Uşak Kazası; Amerikalı Evanjelik din adamı Dr. Francis Edward Clark (1851-1927) in Dünya Turunun 1911 yılında önemli duraklarından biridir. Bu seyahatte kendine eşi Harriet Clark ve 13 yaşında ki oğlu da kendine eşlik etmektedir.
Francis Edward Clark Kimdir?

Dr. Francis Edward Clark; Anadolu halkını Hristiyanlaştırmak yada Ortodoks Rumları ve Gregoryan Ermenileri Protestanlaştırmak üzere yoğun mesai harcayan, ömrünü buna vakfeden Amerikalı Protestan-Evanjelik Misyoner bir papazdır. Amerika’da kendi kurduğu Young People’s Society of Christian Endeavour/ Hristiyan Gençlik Çalışma Topluluğu adına Türk topraklarındadır.

+ + + + +

İstenen Çalışmalar:
1. Aşağıdaki (a), (b) ve (c) ifadelerinin Francis Edward Clark metniyle uyuşup uyuşmadığını evet ya da hayır ile belirtin ve her karar için metindeki belirleyici ifadeyi birebir alıntılayın: (a) Clark'a dünya turunda eşi Harriet Clark da eşlik etmiştir. (b) Clark, Türk topraklarında bir Katolik kilisesi adına bulunmaktadır. (c) Uşak Kazası, Clark'ın 1911 yılındaki Dünya Turunun önemli duraklarından biridir.
2. Francis Edward Clark metnine göre Clark'ın Türk topraklarında bulunmasının gerekçesini bir ila üç cümleyle açıklayın.

Sağlanan Bilgiler:

+ + + + +

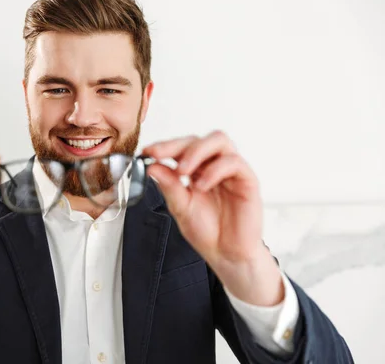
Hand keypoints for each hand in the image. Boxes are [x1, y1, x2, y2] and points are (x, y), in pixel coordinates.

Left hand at [142, 131, 283, 305]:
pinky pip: (234, 162)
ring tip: (182, 171)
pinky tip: (202, 185)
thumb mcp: (180, 207)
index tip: (147, 152)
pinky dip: (215, 170)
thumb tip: (152, 166)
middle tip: (160, 155)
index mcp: (196, 170)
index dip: (165, 146)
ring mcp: (231, 171)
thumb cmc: (206, 231)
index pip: (182, 147)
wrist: (226, 255)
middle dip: (177, 145)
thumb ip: (169, 186)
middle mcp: (214, 166)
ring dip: (197, 152)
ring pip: (219, 140)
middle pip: (199, 139)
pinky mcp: (247, 180)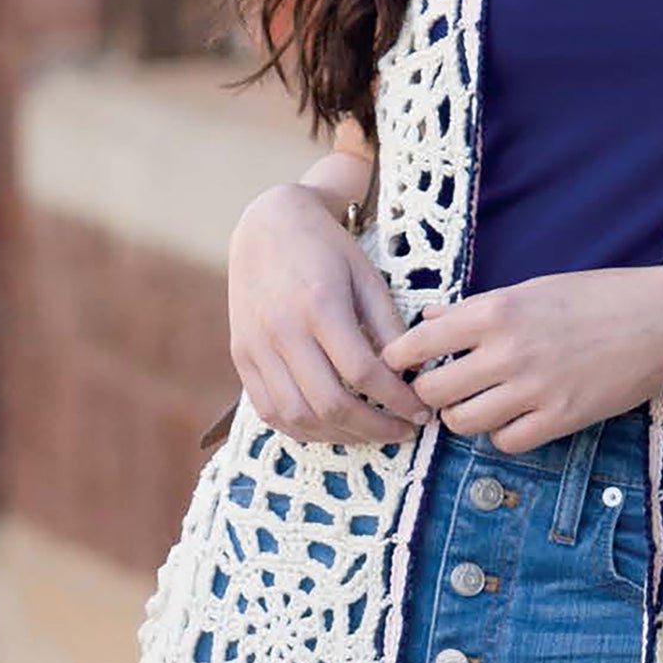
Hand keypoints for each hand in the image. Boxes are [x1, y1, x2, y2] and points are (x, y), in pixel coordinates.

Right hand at [228, 183, 423, 443]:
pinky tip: (331, 428)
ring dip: (340, 436)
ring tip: (370, 433)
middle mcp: (283, 330)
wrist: (267, 226)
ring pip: (299, 416)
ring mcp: (256, 347)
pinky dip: (303, 430)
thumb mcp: (367, 277)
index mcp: (320, 305)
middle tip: (402, 432)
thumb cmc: (326, 249)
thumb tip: (411, 377)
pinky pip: (270, 411)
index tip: (420, 413)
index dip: (397, 401)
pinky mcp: (241, 357)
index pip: (363, 373)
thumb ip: (388, 327)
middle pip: (330, 403)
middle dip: (374, 429)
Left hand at [376, 268, 662, 449]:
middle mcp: (508, 350)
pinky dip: (503, 434)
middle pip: (433, 391)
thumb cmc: (599, 297)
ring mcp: (534, 389)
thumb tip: (429, 320)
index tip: (401, 366)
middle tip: (441, 391)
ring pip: (464, 422)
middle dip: (429, 394)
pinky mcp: (561, 419)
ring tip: (479, 404)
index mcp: (496, 310)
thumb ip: (476, 308)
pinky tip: (515, 417)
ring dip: (464, 416)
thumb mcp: (533, 288)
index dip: (400, 360)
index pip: (418, 344)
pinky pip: (506, 442)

+ + + + +

Problemlerin Cevapları:
1.
(a) Evet: "Bu seyahatte kendine eşi Harriet Clark ve 13 yaşında ki oğlu da kendine eşlik etmektedir."
(b) Hayır: "Amerika’da kendi kurduğu Young People’s Society of Christian Endeavour/ Hristiyan Gençlik Çalışma Topluluğu adına Türk topraklarındadır."
(c) Evet: "Dünya Turunun 1911 yılında önemli duraklarından biridir."

2. Clark, Amerika'da kendi kurduğu Young People’s Society of Christian Endeavour (Hristiyan Gençlik Çalışma Topluluğu) adına Türk topraklarında bulunmaktadır. Metin onu, Anadolu halkını Hristiyanlaştırmak ya da Ortodoks Rumları ve Gregoryan Ermenileri Protestanlaştırmak için yoğun mesai harcayan ve ömrünü buna vakfeden Protestan-Evanjelik misyoner bir papaz olarak tanıtır.